- WORK TASK:
When you find the line with "disponibles aux dates" among the records below, reproduce it and each line after it exactly, ending with the line with "page de chacunes".

- RAW DATA:
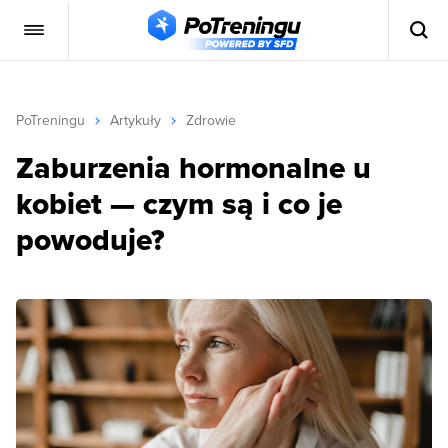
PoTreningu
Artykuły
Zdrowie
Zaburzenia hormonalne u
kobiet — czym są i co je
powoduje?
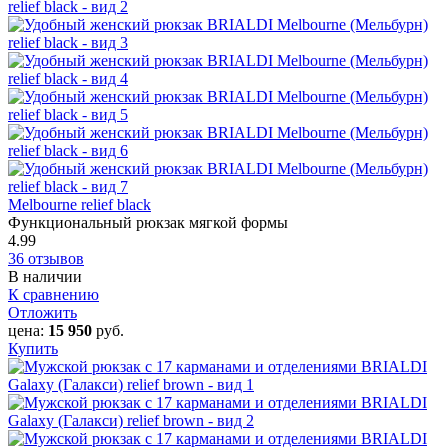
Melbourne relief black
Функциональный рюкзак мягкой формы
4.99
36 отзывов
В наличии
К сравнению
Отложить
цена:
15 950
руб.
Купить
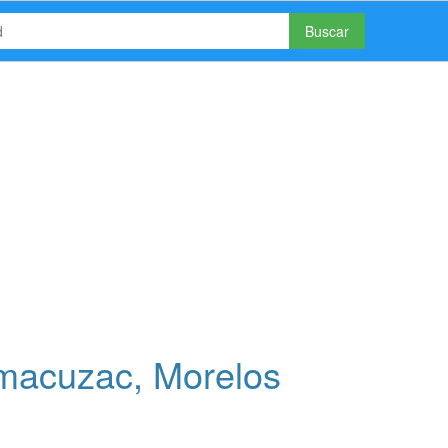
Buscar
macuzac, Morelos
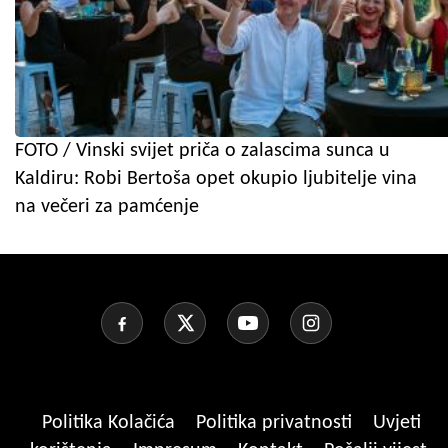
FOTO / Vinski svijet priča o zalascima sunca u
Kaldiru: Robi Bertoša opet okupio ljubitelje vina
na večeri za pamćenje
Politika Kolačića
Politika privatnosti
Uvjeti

* * *

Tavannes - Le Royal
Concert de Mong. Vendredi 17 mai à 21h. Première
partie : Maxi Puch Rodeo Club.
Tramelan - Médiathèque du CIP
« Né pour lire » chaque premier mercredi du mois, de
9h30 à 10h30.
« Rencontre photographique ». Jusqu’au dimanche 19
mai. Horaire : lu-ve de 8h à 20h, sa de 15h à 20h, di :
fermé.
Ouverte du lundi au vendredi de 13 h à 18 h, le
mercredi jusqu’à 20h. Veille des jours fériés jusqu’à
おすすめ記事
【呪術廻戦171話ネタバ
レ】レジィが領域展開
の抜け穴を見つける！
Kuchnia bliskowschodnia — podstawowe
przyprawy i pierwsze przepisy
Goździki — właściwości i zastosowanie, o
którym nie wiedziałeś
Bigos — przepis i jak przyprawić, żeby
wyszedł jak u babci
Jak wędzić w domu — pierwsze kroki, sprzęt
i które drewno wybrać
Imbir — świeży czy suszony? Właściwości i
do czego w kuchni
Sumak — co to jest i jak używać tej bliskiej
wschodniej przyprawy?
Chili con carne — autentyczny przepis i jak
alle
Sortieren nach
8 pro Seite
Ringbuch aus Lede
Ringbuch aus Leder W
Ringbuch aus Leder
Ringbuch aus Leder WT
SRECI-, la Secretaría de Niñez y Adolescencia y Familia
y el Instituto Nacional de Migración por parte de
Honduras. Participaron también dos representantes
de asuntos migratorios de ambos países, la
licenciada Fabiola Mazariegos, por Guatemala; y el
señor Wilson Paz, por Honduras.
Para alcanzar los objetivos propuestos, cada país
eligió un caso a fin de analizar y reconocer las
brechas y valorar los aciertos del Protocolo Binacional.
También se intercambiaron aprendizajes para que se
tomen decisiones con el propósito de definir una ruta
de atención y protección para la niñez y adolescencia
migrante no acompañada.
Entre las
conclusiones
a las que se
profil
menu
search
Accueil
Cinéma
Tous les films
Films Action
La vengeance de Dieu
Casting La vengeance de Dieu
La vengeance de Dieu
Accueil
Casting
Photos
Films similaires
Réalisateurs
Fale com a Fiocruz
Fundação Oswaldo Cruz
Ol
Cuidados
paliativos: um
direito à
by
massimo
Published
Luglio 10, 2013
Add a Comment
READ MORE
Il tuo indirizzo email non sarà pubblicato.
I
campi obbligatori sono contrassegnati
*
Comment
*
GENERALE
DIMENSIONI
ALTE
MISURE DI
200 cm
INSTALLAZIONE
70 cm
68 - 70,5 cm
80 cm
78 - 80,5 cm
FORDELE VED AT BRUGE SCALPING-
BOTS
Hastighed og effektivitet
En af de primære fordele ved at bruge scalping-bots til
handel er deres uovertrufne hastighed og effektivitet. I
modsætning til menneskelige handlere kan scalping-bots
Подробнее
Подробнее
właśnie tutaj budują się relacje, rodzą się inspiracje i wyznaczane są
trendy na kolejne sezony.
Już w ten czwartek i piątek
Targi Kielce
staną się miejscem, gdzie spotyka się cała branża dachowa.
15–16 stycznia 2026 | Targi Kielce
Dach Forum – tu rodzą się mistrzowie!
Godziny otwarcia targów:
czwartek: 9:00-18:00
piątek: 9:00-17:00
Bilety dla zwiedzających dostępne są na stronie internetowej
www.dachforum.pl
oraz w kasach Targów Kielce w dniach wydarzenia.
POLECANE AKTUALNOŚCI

---

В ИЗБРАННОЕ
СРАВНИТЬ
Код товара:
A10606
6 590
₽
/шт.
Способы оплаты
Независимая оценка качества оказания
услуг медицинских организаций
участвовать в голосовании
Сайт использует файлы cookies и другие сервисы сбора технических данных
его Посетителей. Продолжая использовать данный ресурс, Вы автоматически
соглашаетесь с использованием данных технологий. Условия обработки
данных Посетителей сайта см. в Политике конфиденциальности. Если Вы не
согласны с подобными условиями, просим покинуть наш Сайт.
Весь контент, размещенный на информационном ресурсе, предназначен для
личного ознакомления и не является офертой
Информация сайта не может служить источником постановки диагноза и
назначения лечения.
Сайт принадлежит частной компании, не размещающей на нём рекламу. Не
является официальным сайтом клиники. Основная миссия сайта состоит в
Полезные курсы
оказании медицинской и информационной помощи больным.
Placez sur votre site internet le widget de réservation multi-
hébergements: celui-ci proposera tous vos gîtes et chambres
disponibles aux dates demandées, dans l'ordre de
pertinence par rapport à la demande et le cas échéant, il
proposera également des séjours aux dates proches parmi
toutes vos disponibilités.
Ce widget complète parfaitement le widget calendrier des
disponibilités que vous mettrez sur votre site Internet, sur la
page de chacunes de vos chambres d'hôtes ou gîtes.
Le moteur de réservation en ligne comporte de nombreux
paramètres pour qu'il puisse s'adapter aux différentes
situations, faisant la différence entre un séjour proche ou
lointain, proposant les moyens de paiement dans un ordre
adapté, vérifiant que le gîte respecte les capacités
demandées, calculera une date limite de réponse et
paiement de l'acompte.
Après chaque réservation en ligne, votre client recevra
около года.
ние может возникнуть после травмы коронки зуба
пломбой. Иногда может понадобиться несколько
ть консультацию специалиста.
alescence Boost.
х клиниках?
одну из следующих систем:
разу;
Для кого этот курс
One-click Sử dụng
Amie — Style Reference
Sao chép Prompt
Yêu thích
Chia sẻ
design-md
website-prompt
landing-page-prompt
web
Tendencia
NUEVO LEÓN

- EXERCISE RESPONSE:
disponibles aux dates demandées, dans l'ordre de
pertinence par rapport à la demande et le cas échéant, il
proposera également des séjours aux dates proches parmi
toutes vos disponibilités.
Ce widget complète parfaitement le widget calendrier des
disponibilités que vous mettrez sur votre site Internet, sur la
page de chacunes de vos chambres d'hôtes ou gîtes.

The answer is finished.